Müller vor FCH-Abschied? Publikumsliebling sitzt auf Tribüne
Erst entzieht der 1. FC Heidenheim Torhüter Müller den Status als Nummer eins, nun sitzt der vorherige Stammkeeper sogar auf der Tribüne. Müllers Abrutschen in der Rangfolge könnte Folgen haben.

Der früher unangefochtene Stammtorhüter Kevin Müller könnte den Fußball-Bundesligisten 1. FC Heidenheim noch in diesem Winter verlassen. Der 34 Jahre alte Publikumsliebling ist in der Torhüter-Rangfolge des Clubs auf Position drei abgerutscht und saß beim 2:2 (2:1) der Heidenheimer gegen den 1. FC Köln nur auf der Tribüne.

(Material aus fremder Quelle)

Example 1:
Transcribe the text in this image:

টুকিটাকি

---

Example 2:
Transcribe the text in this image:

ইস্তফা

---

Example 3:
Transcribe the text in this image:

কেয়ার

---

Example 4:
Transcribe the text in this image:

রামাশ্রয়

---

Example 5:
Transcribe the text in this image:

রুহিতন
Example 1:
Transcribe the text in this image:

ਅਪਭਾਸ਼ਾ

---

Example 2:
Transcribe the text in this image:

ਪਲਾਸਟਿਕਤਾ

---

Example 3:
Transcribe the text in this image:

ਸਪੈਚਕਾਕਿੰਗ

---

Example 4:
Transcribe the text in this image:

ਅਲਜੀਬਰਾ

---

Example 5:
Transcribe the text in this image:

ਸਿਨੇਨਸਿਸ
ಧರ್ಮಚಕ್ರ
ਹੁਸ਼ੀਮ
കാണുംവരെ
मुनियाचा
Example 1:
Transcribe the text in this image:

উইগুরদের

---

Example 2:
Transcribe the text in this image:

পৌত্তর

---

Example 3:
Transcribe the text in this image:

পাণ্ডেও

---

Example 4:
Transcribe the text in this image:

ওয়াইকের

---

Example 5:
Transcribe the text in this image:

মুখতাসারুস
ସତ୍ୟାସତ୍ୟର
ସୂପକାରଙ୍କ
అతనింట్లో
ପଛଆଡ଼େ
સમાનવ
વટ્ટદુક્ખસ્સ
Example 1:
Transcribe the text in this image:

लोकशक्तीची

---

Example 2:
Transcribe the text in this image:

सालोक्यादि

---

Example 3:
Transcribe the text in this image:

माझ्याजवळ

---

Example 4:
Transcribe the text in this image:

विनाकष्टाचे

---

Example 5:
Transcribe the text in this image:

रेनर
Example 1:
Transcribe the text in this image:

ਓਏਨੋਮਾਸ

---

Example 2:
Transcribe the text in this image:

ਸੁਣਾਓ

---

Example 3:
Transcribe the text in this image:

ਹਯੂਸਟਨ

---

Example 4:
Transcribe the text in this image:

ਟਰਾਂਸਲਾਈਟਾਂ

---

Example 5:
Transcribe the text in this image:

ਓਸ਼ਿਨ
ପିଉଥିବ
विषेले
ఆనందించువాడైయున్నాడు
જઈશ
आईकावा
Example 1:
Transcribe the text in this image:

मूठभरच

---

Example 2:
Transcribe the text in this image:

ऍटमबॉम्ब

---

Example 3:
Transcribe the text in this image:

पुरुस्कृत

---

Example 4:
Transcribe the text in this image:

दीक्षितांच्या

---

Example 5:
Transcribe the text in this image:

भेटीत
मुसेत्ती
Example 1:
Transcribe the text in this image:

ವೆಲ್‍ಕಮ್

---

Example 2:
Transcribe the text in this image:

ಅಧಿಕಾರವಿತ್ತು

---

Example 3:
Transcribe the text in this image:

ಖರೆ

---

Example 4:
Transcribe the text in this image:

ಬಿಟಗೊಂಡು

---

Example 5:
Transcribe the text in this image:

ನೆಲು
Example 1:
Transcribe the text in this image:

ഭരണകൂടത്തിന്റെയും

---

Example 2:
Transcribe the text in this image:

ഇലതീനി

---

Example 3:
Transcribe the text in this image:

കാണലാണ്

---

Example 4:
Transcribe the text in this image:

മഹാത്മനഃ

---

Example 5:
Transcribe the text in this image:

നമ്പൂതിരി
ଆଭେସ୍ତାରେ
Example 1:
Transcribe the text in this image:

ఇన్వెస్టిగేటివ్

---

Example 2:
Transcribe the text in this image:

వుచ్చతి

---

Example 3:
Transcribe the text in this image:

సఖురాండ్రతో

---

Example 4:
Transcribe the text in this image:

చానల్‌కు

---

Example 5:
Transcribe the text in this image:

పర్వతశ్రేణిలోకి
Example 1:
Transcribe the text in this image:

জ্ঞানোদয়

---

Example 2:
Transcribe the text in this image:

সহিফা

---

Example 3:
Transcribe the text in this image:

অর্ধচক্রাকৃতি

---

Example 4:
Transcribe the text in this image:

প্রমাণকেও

«Kevin hat geäußert, dass er den Traum von den USA hat. Momentan gibt es keine konkreten Gespräche nach meinem Kenntnisstand», sagte Vorstandschef Holger Sanwald bei Sky. «Wenn er das realisieren möchte, in den USA beginnt jetzt erst das Transferfenster, darf er gehen.»

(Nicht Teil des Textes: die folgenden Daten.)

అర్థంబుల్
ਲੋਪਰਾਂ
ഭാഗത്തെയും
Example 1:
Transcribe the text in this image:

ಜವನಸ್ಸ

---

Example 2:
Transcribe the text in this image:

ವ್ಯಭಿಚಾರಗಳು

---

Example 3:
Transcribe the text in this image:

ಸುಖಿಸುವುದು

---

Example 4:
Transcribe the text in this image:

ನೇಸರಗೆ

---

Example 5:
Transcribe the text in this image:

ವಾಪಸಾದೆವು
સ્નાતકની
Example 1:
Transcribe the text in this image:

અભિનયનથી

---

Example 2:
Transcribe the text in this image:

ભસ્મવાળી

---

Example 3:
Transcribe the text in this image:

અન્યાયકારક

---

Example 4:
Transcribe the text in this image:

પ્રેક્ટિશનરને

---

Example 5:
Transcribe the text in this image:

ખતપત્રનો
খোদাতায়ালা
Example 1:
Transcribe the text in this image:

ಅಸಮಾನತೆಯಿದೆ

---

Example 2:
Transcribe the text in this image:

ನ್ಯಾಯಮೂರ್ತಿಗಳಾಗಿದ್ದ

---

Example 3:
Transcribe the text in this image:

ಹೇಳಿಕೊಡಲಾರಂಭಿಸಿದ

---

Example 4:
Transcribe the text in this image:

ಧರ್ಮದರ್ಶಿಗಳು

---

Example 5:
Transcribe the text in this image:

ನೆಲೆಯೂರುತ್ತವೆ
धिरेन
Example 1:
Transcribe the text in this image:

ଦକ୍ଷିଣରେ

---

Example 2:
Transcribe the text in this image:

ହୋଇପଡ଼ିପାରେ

Unruhe im Sommer war ausgeräumt
Müller war bis zum vergangenen Sommer über Jahre die Nummer eins des Clubs. Mit ihm waren die Heidenheimer 2023 erstmals in die Fußball-Bundesliga aufgestiegen und hatten anschließend zweimal den Klassenverbleib geschafft.
Dass Heidenheim vor dieser Saison Diant Ramaj auf Leihbasis von Borussia Dortmund als neue Nummer eins verpflichtet hatte, hatte zunächst für ungewohnte Unruhe beim Club gesorgt. Die Differenzen waren aber nach eigenen Aussagen ausgeräumt worden. Dass sich Müller grundsätzlich vorstellen könne, einmal in der nordamerikanischen Major League Soccer (MLS) zu spielen, hatte er schon in der Vergangenheit gesagt.
Genesener Feller Heidenheims Nummer zwei
Mit dem jungen Frank Feller als Nummer zwei will der 1. FC Heidenheim die restliche Saison bestreiten. Der 22-Jährige ist nach seiner Knie-Operation wieder fit. «Schon im Dezember hat er mittrainiert», sagte Trainer Frank Schmidt. «Jetzt mit Beginn der Vorbereitung hat er sich noch mal gesteigert, ist nicht nur gesund, zeigt auch gute Leistungen und sieht seine Zukunft hier».
Er sei mit Torwart-Trainer Bernd Weng einer Meinung, dass Feller in der Hackordnung vor Routinier Müller stehe. Man wisse, was Müller in der Vergangenheit für den Club geleistet habe, es sei «kein einfaches Gespräch» gewesen.
Ramaj, der für diese Saison ausgeliehen ist, festigte unterdessen gegen Köln seine Stammkeeper-Position. Der 24-Jährige parierte mehrfach glänzend und war ein Garant für den Punktgewinn des Tabellenvorletzten.